Namun, di balik itu, mereka sebenarnya tengah menyusun skenario untuk mengubah bentuk negara, mengganti ideologi bangsa, dan mendirikan sistem pemerintaha baru yang diklaim islami. Meski kemasannya beda, namun hakikat terorisme tetap sama; permisif pada cara-cara kekerasan untuk mencapai tujuan. Inilah yang patut diwaspadai bersama.

Melawan Kamuflase Terorisme

Kamuflase purifikasi akidah ini bisa dilawan dengan mengajak umat kembali ke hakikat agama (Islam). Dalam kolomnya berjudul “Hilirisasi Agama” Guru Besar UIN Surabaya, Masdar Hilmy menegaskan bahwa agama (Islam) tidak boleh terjebak pada formalitas. Formalitas beragama ini cenderung hanya fokus pada ekspresi simbolik agama, bukan pada esensi agama itu sendiri.

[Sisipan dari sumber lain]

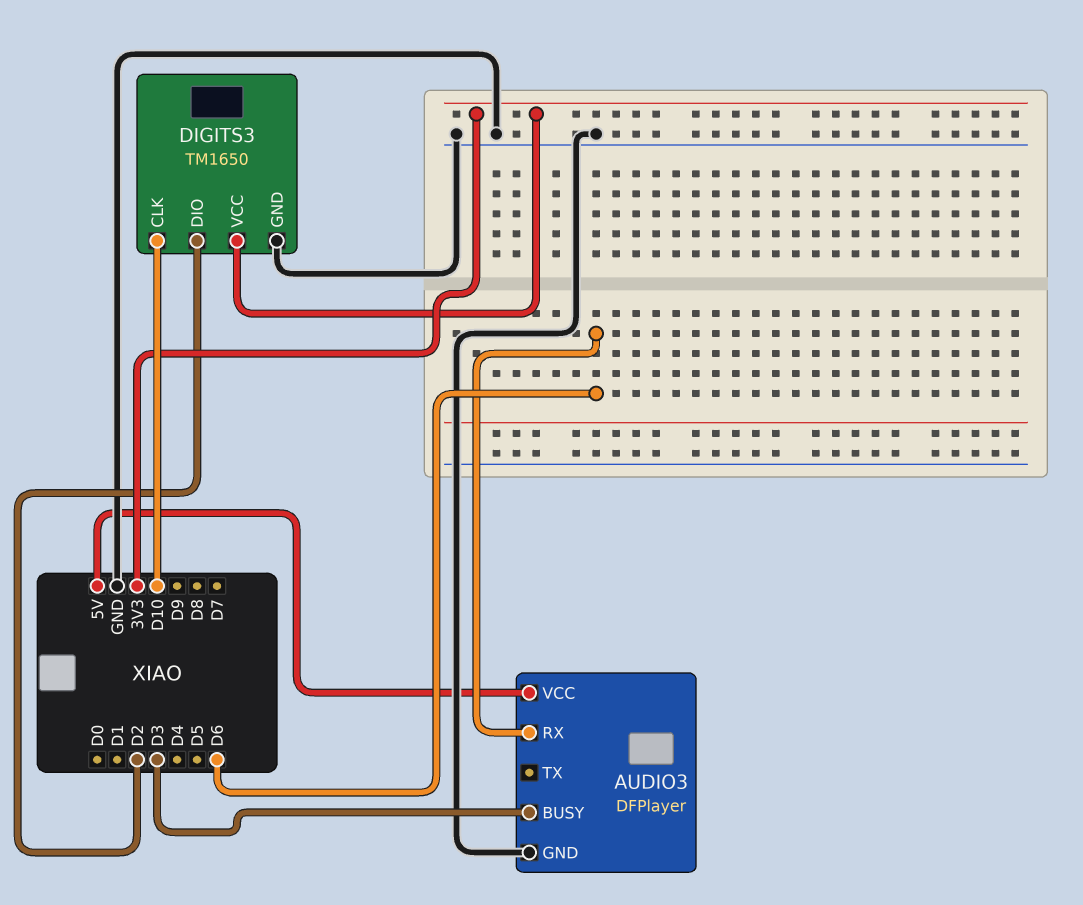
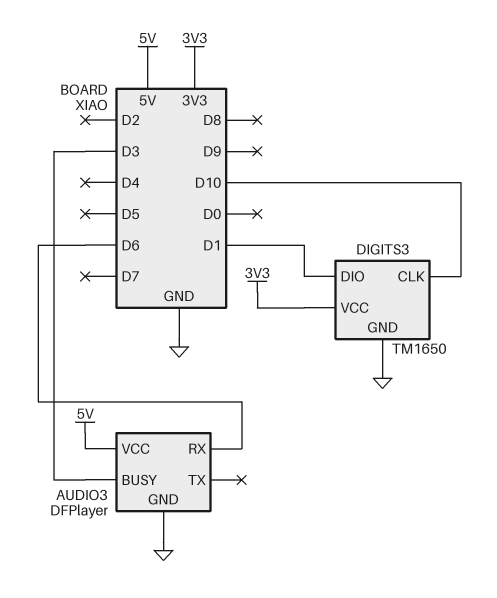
DIGITS3 pin DIO: D2 -> D1

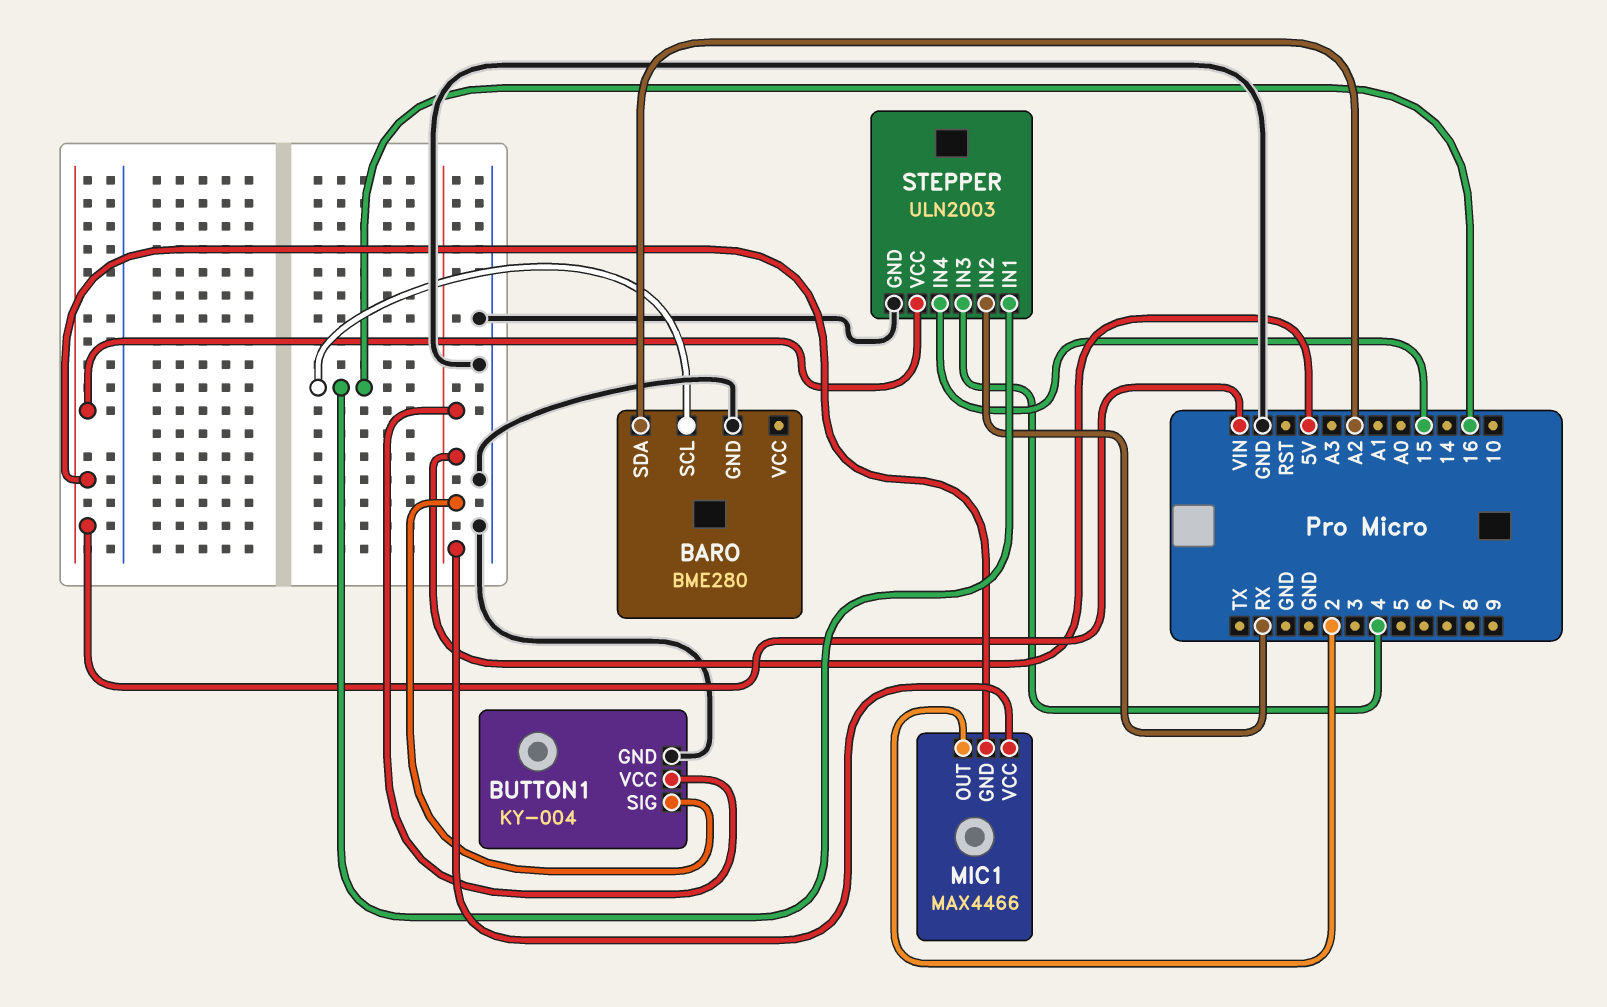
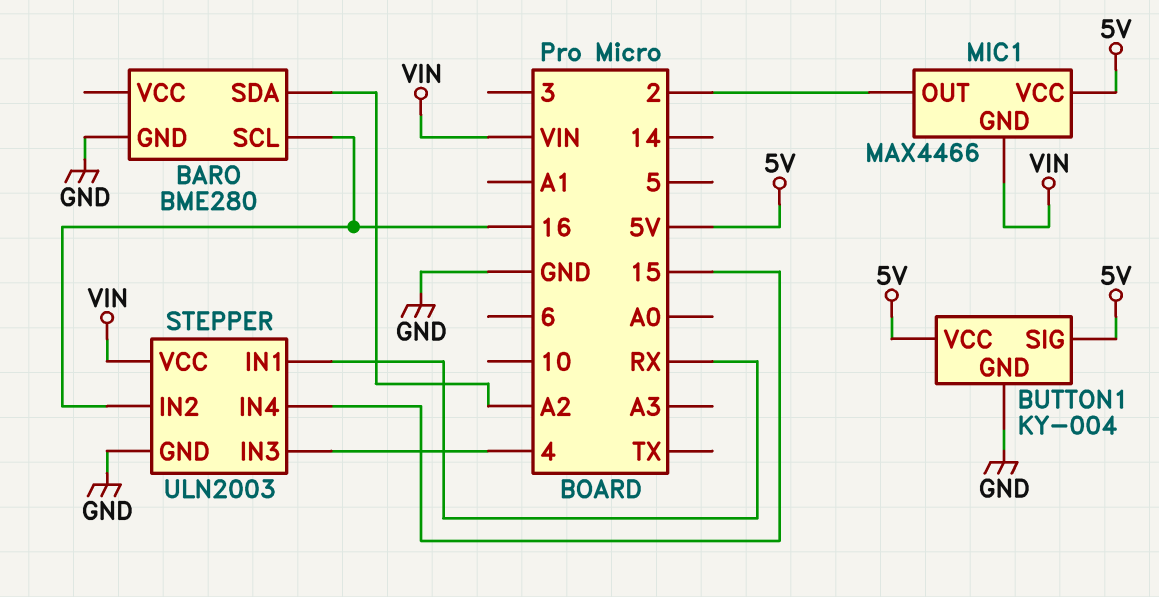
STEPPER pin IN1: 16 -> RX
STEPPER pin IN2: RX -> 16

Agenda memurnikan akidah yang dimanifestasikan ke dalam skenario mendirikan negara Islam adalah salah satu bentuk formalitas beragama. Klaim bahwa pemerintahan berdasar syariah akan menyelesaikan problem kebangsaan seperti kemiskinan, korupsi, kebodohan, dan sebagainya pada dasarnya irasional. Nyatanya, justru banyak negara Islam yang tergolong sebagai negara miskin dan terbelakang.

Selain mencegah formalism beragama, Hilmy juga menegaskan bahwa Islam seharusnya tampil sebagai kekuatan yang mendukung transformasi dan pembangunan bangsa. Kontribusi agama dalam pembangunan bangsa penting untuk membangun kesadaran umat bahwa agama dan negara bisa bersinergi. Dengan begitu, narasi konfliktual yang mempertentangkan antara agama (Islam) dan negara (Pancasila) tidak akan laku di tengah umat.

Status zero attack terrorism yang kita raih dari tahun 2023 hingga 2024 ini kiranya tidak membuat kita jemawa. Di tengah nihilnya aksi teror, kaum ekstremis tetap gencar mengonsolidasikan kekuatannya di bawah tanah. Salah satunya dengan membangun citra baru melalui jargon purifikasi akidah. Purifikasi akidah ini ibarat stale coffe in the new cup (kopi basi yang disajikan dalam cangkir baru).

Meski cangkirnya mengkilap, kopi basi tetap saja membikin kita muntah. Demikian pula dengan agenda purifikasi agama. Meski dari luar tampak mulia, namun agenda itu sarat dengan kecenderungan untuk berperilaku intoleran, arogan, dan pro-kekerasan.